Julius Evola
Author: Julius Evola
Publisher: Inner Traditions International (2003)

But the problem of responsibility is seen under a different light when one refers to the traditional doctrine that we saw to have been more or less confusedly shadowed by existentialism itself: if one holds on to the idea that whatever one is as a person in the human condition proceeds from an original, prenatal, and pretemporal choice, wherein one willed, in terms of an 'original project' (as Sartre calls it), everything that would define the contents of one's existence. In this case, it is no longer a matter of answering to a Creator, but to something referring to the very dimension of being or transcendence in oneself. The course of existence, though not attributable to the more exterior and already human will of the individual (the person), follows, in principle, a line that has significance for the I, even though still latent or concealed: as an entirety of experiences important not in themselves but for the reactions that they provoke in us, reactions through which that being that one wished to be can be realized.

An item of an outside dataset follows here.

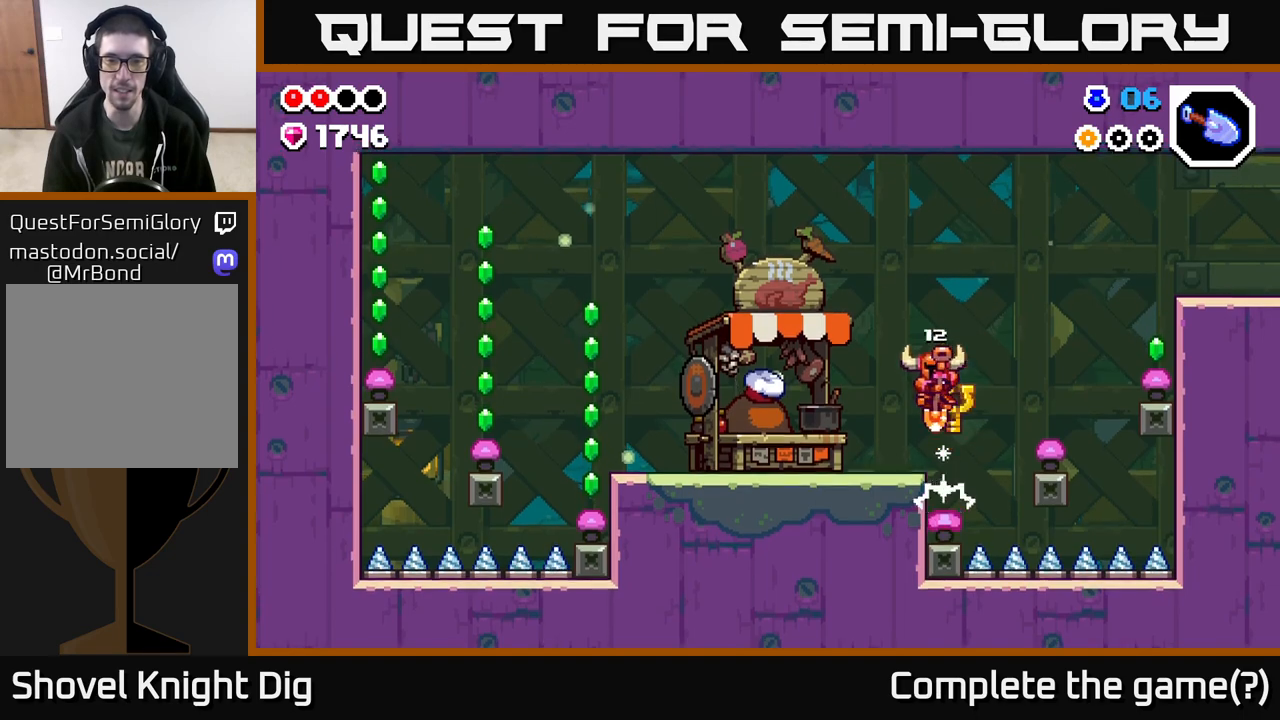
{"buttons": [], "left_stick": "center", "right_stick": "center", "events": [[433, "left_stick", "center"]]}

In that case, life in this world cannot be considered as something that one can arbitrarily throw away, nor can it be considered simply as a bad situation in which the only choice is faith or fatalistic resignation (we have seen that, at best, the horizons of modern existentialism end there), or else being locked into a continuous trial of resistance (as happens along the lines of a dark Stoicism, devoid of the background of transcendence). As in an adventure, a mission, a trial, an election, or an experiment, earthly life appears to be something to which one committed oneself before finding oneself in the human condition, accepting in anticipation whatever difficult, miserable, or dramatic aspects it might bring, aspects that are especially likely in an epoch like the present.